Count the lines in the entries below that contain the string "these". Reply with the number alone.

_ _ _

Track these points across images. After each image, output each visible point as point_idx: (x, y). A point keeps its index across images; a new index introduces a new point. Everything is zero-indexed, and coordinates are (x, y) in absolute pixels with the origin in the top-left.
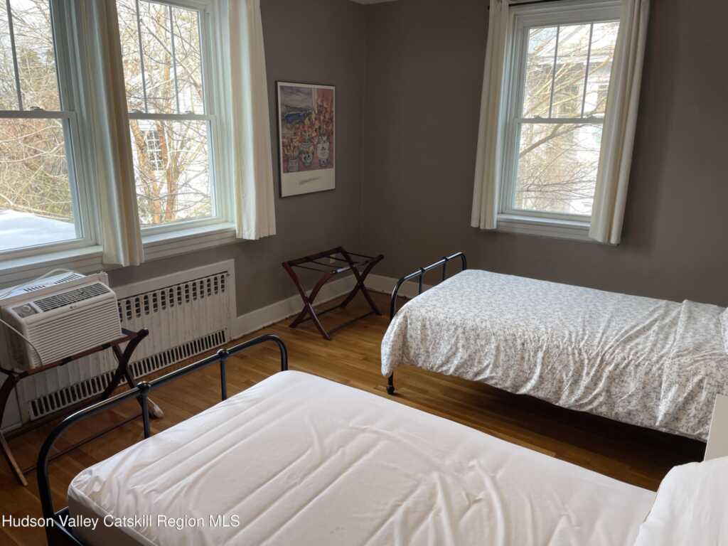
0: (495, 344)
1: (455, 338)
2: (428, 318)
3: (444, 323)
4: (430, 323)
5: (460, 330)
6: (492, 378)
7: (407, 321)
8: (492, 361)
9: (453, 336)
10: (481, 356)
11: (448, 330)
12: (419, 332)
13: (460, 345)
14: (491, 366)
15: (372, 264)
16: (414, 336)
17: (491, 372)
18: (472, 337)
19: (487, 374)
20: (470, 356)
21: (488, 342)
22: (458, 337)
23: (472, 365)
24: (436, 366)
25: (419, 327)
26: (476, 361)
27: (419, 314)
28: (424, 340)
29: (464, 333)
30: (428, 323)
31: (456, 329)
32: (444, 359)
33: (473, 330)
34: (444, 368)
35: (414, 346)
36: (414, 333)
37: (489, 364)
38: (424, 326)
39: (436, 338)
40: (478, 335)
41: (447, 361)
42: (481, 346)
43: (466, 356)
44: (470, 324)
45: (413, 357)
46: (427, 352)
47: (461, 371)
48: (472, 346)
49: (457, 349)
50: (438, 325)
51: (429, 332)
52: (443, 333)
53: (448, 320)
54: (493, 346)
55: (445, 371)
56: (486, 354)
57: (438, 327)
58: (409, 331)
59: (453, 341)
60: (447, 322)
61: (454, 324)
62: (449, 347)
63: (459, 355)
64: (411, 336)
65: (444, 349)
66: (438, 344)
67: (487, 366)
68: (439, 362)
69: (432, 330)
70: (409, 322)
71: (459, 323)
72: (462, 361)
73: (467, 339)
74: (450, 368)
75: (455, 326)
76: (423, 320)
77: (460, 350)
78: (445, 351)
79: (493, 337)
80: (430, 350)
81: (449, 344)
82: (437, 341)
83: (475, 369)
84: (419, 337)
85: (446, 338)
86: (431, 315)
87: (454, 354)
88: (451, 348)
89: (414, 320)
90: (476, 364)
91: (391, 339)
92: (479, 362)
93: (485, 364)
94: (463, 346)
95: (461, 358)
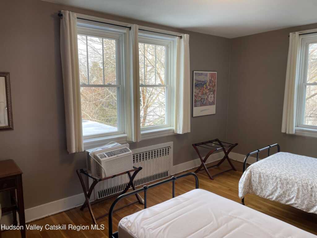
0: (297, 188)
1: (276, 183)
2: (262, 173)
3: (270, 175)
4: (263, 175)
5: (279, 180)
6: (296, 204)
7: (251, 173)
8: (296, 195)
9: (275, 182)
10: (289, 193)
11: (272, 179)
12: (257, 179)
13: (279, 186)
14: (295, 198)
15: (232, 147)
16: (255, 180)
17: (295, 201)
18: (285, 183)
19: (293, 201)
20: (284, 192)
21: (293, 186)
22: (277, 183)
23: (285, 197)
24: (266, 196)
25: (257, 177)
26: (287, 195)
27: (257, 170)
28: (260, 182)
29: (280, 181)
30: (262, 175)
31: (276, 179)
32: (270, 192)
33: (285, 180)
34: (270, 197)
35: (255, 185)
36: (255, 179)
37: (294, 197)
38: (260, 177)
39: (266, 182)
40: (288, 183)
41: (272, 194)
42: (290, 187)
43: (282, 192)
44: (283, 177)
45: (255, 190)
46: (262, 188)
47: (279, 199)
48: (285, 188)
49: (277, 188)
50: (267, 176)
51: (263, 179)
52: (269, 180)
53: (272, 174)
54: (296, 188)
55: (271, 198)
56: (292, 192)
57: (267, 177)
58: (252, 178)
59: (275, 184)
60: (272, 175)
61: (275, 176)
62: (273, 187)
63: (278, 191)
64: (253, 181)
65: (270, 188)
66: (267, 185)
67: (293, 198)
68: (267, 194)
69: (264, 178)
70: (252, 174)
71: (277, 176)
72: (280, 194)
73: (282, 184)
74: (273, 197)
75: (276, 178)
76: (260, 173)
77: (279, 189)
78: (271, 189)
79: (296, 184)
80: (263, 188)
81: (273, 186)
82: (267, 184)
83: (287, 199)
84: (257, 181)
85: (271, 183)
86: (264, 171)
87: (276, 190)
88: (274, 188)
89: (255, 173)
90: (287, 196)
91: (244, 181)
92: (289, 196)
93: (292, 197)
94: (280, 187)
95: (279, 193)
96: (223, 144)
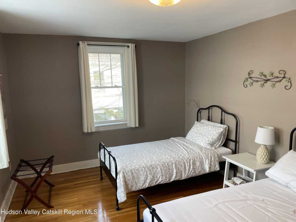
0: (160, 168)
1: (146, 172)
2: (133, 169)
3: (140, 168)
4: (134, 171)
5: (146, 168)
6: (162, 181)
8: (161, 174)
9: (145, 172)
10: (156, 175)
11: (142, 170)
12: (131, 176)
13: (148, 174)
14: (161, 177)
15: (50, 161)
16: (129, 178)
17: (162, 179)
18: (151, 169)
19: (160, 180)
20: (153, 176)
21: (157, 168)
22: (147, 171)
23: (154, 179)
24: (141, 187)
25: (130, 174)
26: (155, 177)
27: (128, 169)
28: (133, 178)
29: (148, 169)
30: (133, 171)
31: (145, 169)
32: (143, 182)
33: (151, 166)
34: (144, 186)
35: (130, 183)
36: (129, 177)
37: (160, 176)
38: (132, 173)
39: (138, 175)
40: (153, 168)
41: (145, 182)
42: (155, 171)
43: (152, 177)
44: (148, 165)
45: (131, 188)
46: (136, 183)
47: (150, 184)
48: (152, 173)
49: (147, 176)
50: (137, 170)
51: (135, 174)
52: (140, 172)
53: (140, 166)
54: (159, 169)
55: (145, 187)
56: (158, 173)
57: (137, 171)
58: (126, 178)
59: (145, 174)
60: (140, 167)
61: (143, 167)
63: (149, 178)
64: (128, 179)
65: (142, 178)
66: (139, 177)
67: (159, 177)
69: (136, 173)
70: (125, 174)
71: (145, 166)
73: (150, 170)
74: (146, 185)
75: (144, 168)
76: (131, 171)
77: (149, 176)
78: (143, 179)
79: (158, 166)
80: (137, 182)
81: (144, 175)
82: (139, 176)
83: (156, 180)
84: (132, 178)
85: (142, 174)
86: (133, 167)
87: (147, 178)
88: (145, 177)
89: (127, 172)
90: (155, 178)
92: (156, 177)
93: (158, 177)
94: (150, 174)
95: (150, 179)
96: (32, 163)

_ _ _

▸ Response for this exercise: 1